Moderniser la prévoyance professionnelle
La génération actuelle de retraités dispose justement en majorité d'un deuxième pilier bien développé, car elle a exercé son activité professionnelle à une époque où la caisse de pension obligatoire était déjà introduite. Et pour les personnes qui ne disposent pas d'un deuxième pilier suffisant (par exemple parce qu'elles n'ont exercé qu'une activité professionnelle à temps réduit), il est crucial que nous modernisions la prévoyance professionnelle, et surtout les femmes. A l'avenir, il doit être possible pour les personnes ayant de petits revenus de se constituer un avoir dans le deuxième pilier. Le Parlement a adopté une modification de la loi dans ce sens, nous voterons également sur ce point cette année. Il s'agira alors de dire clairement oui.
"Ce sont surtout les classes moyennes qui seraient touchées par l'augmentation de la TVA ou les personnes actives, donc principalement les jeunes, par l'augmentation des charges salariales "
L'AVS déjà dans le rouge dès 2030
Mais revenons au prix de l'initiative syndicale. Dépenser 5 milliards de francs supplémentaires par an dans l'AVS est irresponsable. En effet, sans cette dépense supplémentaire, notre principale assurance sociale basculera déjà dans le rouge dès 2030. Plus problématique encore : les initiants ne disent pas comment ils comptent financer leur bienfait. Et la vérité est dérangeante : un pour cent supplémentaire de TVA ou une augmentation des déductions salariales de 8,7 pour cent aujourd'hui à 9,4 pour cent seraient nécessaires.

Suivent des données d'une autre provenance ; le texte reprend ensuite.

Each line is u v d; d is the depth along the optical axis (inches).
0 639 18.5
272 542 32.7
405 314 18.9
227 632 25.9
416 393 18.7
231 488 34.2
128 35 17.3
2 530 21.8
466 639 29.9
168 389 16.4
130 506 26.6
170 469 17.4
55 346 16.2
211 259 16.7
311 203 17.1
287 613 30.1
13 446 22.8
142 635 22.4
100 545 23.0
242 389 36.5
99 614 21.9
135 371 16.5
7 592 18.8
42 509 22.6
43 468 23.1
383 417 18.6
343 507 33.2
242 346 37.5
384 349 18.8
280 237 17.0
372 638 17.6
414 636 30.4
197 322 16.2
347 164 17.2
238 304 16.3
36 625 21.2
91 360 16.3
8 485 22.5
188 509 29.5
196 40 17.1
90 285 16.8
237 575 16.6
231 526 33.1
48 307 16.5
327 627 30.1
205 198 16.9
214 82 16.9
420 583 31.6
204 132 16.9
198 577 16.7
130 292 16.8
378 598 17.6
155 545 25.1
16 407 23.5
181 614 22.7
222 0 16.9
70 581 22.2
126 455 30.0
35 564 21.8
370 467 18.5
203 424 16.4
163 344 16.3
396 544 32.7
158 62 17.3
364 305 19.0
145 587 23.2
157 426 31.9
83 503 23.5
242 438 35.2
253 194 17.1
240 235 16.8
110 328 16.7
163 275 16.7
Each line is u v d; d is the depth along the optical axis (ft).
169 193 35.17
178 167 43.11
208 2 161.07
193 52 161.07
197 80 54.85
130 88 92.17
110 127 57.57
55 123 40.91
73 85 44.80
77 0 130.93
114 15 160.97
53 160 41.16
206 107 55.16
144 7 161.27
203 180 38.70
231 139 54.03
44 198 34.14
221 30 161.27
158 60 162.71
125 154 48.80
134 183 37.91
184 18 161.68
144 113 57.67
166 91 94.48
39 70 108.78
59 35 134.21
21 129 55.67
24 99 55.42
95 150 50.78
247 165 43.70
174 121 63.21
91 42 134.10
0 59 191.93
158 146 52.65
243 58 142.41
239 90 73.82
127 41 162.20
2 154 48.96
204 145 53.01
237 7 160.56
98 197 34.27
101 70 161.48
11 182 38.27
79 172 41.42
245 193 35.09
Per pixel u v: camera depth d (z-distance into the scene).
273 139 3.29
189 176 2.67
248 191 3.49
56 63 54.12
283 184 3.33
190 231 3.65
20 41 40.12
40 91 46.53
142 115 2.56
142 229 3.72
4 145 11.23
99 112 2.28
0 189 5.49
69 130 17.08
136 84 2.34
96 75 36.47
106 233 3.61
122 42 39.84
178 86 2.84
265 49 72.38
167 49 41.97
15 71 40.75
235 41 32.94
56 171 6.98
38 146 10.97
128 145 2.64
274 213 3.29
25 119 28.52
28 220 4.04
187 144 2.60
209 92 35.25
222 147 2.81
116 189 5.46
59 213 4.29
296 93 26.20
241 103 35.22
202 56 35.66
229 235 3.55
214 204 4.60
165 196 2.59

Une charge surtout pour les PME
Cette initiative est en fin de compte antisociale. Sans tenir compte des besoins effectifs, il s'agit de verser une 13ème rente à tous les retraités, y compris aux millionnaires par une politique de l’arrosoir. La classe moyenne serait particulièrement touchée par l'augmentation de la TVA ou les actifs, donc principalement les jeunes, par l'augmentation des charges salariales. Nous devons au contraire trouver dès aujourd'hui des solutions pour garantir l'AVS à long terme et de manière durable. Cela nécessitera déjà un grand effort et une grande disposition au compromis de la part de la société. Une extension de l'AVS sans but et non financée n'est en revanche pas responsable. C'est pourquoi je dis clairement non à l'initiative des syndicats pour une 13ème rente AVS.